AVAILABLE RECORDS:
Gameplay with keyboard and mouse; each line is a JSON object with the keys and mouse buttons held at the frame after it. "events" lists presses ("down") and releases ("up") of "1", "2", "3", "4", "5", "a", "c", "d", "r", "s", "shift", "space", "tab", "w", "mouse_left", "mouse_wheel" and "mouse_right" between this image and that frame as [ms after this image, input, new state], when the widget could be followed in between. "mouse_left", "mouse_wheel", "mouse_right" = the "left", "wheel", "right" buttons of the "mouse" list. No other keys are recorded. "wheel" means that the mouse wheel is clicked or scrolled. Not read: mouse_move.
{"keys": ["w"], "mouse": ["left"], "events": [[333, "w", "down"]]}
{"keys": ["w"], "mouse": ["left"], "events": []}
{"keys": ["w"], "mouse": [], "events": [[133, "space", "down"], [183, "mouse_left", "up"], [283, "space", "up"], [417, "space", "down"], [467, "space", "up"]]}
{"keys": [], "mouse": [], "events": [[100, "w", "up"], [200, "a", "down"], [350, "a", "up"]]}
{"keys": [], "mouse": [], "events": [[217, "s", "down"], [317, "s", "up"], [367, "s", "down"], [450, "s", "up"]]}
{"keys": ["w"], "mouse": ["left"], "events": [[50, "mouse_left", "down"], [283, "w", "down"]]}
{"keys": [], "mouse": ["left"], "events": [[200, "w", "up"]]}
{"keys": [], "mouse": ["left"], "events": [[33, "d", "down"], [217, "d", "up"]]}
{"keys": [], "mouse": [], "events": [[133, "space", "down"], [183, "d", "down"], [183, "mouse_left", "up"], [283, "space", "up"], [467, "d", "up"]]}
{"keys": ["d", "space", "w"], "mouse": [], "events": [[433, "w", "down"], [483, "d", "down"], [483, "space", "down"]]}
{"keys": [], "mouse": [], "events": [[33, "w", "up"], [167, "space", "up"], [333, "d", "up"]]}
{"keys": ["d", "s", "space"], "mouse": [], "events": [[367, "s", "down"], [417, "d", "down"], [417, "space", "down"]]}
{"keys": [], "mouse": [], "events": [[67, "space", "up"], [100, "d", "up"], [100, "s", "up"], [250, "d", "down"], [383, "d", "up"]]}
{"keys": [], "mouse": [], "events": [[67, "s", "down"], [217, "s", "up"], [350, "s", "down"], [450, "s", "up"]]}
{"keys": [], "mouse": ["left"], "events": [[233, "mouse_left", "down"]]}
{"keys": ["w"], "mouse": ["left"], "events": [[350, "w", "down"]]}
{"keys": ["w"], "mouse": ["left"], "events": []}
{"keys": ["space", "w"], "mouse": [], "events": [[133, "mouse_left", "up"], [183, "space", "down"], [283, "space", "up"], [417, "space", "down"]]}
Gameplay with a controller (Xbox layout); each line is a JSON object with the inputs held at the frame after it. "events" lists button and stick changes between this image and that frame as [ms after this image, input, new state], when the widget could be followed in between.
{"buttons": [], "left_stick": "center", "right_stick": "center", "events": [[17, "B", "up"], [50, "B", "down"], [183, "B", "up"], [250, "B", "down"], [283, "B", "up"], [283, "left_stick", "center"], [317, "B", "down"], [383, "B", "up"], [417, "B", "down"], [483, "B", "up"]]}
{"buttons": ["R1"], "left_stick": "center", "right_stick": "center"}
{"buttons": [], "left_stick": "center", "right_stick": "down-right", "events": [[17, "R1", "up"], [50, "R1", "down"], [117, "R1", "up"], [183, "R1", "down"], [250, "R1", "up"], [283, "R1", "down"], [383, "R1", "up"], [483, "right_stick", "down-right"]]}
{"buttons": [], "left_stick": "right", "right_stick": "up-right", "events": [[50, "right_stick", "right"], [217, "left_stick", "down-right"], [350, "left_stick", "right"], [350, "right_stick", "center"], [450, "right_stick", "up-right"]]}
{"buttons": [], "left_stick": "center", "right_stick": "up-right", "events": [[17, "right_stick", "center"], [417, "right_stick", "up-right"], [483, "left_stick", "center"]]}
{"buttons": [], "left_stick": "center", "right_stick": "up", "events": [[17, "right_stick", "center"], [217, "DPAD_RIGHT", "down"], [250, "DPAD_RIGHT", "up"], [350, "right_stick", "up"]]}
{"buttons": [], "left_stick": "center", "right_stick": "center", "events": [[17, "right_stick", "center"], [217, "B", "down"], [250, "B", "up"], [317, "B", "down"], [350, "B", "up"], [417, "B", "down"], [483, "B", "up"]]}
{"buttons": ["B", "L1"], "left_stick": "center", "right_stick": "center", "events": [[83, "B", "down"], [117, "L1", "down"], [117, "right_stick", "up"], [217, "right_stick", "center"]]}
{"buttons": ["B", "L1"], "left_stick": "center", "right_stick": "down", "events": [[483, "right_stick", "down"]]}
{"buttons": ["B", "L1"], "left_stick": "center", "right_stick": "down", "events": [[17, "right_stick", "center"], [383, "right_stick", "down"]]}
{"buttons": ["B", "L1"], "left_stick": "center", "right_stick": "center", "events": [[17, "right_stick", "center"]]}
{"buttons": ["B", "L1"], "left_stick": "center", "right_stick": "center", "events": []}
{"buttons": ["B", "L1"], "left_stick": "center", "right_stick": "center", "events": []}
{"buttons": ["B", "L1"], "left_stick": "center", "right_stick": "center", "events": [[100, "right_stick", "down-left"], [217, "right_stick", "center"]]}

WHAT IS REQUIRED: Copy out all the entries exactly once more.

SOLUTION TO THE EXERCISE:
Gameplay with keyboard and mouse; each line is a JSON object with the keys and mouse buttons held at the frame after it. "events" lists presses ("down") and releases ("up") of "1", "2", "3", "4", "5", "a", "c", "d", "r", "s", "shift", "space", "tab", "w", "mouse_left", "mouse_wheel" and "mouse_right" between this image and that frame as [ms after this image, input, new state], when the widget could be followed in between. "mouse_left", "mouse_wheel", "mouse_right" = the "left", "wheel", "right" buttons of the "mouse" list. No other keys are recorded. "wheel" means that the mouse wheel is clicked or scrolled. Not read: mouse_move.
{"keys": ["w"], "mouse": ["left"], "events": [[333, "w", "down"]]}
{"keys": ["w"], "mouse": ["left"], "events": []}
{"keys": ["w"], "mouse": [], "events": [[133, "space", "down"], [183, "mouse_left", "up"], [283, "space", "up"], [417, "space", "down"], [467, "space", "up"]]}
{"keys": [], "mouse": [], "events": [[100, "w", "up"], [200, "a", "down"], [350, "a", "up"]]}
{"keys": [], "mouse": [], "events": [[217, "s", "down"], [317, "s", "up"], [367, "s", "down"], [450, "s", "up"]]}
{"keys": ["w"], "mouse": ["left"], "events": [[50, "mouse_left", "down"], [283, "w", "down"]]}
{"keys": [], "mouse": ["left"], "events": [[200, "w", "up"]]}
{"keys": [], "mouse": ["left"], "events": [[33, "d", "down"], [217, "d", "up"]]}
{"keys": [], "mouse": [], "events": [[133, "space", "down"], [183, "d", "down"], [183, "mouse_left", "up"], [283, "space", "up"], [467, "d", "up"]]}
{"keys": ["d", "space", "w"], "mouse": [], "events": [[433, "w", "down"], [483, "d", "down"], [483, "space", "down"]]}
{"keys": [], "mouse": [], "events": [[33, "w", "up"], [167, "space", "up"], [333, "d", "up"]]}
{"keys": ["d", "s", "space"], "mouse": [], "events": [[367, "s", "down"], [417, "d", "down"], [417, "space", "down"]]}
{"keys": [], "mouse": [], "events": [[67, "space", "up"], [100, "d", "up"], [100, "s", "up"], [250, "d", "down"], [383, "d", "up"]]}
{"keys": [], "mouse": [], "events": [[67, "s", "down"], [217, "s", "up"], [350, "s", "down"], [450, "s", "up"]]}
{"keys": [], "mouse": ["left"], "events": [[233, "mouse_left", "down"]]}
{"keys": ["w"], "mouse": ["left"], "events": [[350, "w", "down"]]}
{"keys": ["w"], "mouse": ["left"], "events": []}
{"keys": ["space", "w"], "mouse": [], "events": [[133, "mouse_left", "up"], [183, "space", "down"], [283, "space", "up"], [417, "space", "down"]]}
Gameplay with a controller (Xbox layout); each line is a JSON object with the inputs held at the frame after it. "events" lists button and stick changes between this image and that frame as [ms after this image, input, new state], when the widget could be followed in between.
{"buttons": [], "left_stick": "center", "right_stick": "center", "events": [[17, "B", "up"], [50, "B", "down"], [183, "B", "up"], [250, "B", "down"], [283, "B", "up"], [283, "left_stick", "center"], [317, "B", "down"], [383, "B", "up"], [417, "B", "down"], [483, "B", "up"]]}
{"buttons": ["R1"], "left_stick": "center", "right_stick": "center"}
{"buttons": [], "left_stick": "center", "right_stick": "down-right", "events": [[17, "R1", "up"], [50, "R1", "down"], [117, "R1", "up"], [183, "R1", "down"], [250, "R1", "up"], [283, "R1", "down"], [383, "R1", "up"], [483, "right_stick", "down-right"]]}
{"buttons": [], "left_stick": "right", "right_stick": "up-right", "events": [[50, "right_stick", "right"], [217, "left_stick", "down-right"], [350, "left_stick", "right"], [350, "right_stick", "center"], [450, "right_stick", "up-right"]]}
{"buttons": [], "left_stick": "center", "right_stick": "up-right", "events": [[17, "right_stick", "center"], [417, "right_stick", "up-right"], [483, "left_stick", "center"]]}
{"buttons": [], "left_stick": "center", "right_stick": "up", "events": [[17, "right_stick", "center"], [217, "DPAD_RIGHT", "down"], [250, "DPAD_RIGHT", "up"], [350, "right_stick", "up"]]}
{"buttons": [], "left_stick": "center", "right_stick": "center", "events": [[17, "right_stick", "center"], [217, "B", "down"], [250, "B", "up"], [317, "B", "down"], [350, "B", "up"], [417, "B", "down"], [483, "B", "up"]]}
{"buttons": ["B", "L1"], "left_stick": "center", "right_stick": "center", "events": [[83, "B", "down"], [117, "L1", "down"], [117, "right_stick", "up"], [217, "right_stick", "center"]]}
{"buttons": ["B", "L1"], "left_stick": "center", "right_stick": "down", "events": [[483, "right_stick", "down"]]}
{"buttons": ["B", "L1"], "left_stick": "center", "right_stick": "down", "events": [[17, "right_stick", "center"], [383, "right_stick", "down"]]}
{"buttons": ["B", "L1"], "left_stick": "center", "right_stick": "center", "events": [[17, "right_stick", "center"]]}
{"buttons": ["B", "L1"], "left_stick": "center", "right_stick": "center", "events": []}
{"buttons": ["B", "L1"], "left_stick": "center", "right_stick": "center", "events": []}
{"buttons": ["B", "L1"], "left_stick": "center", "right_stick": "center", "events": [[100, "right_stick", "down-left"], [217, "right_stick", "center"]]}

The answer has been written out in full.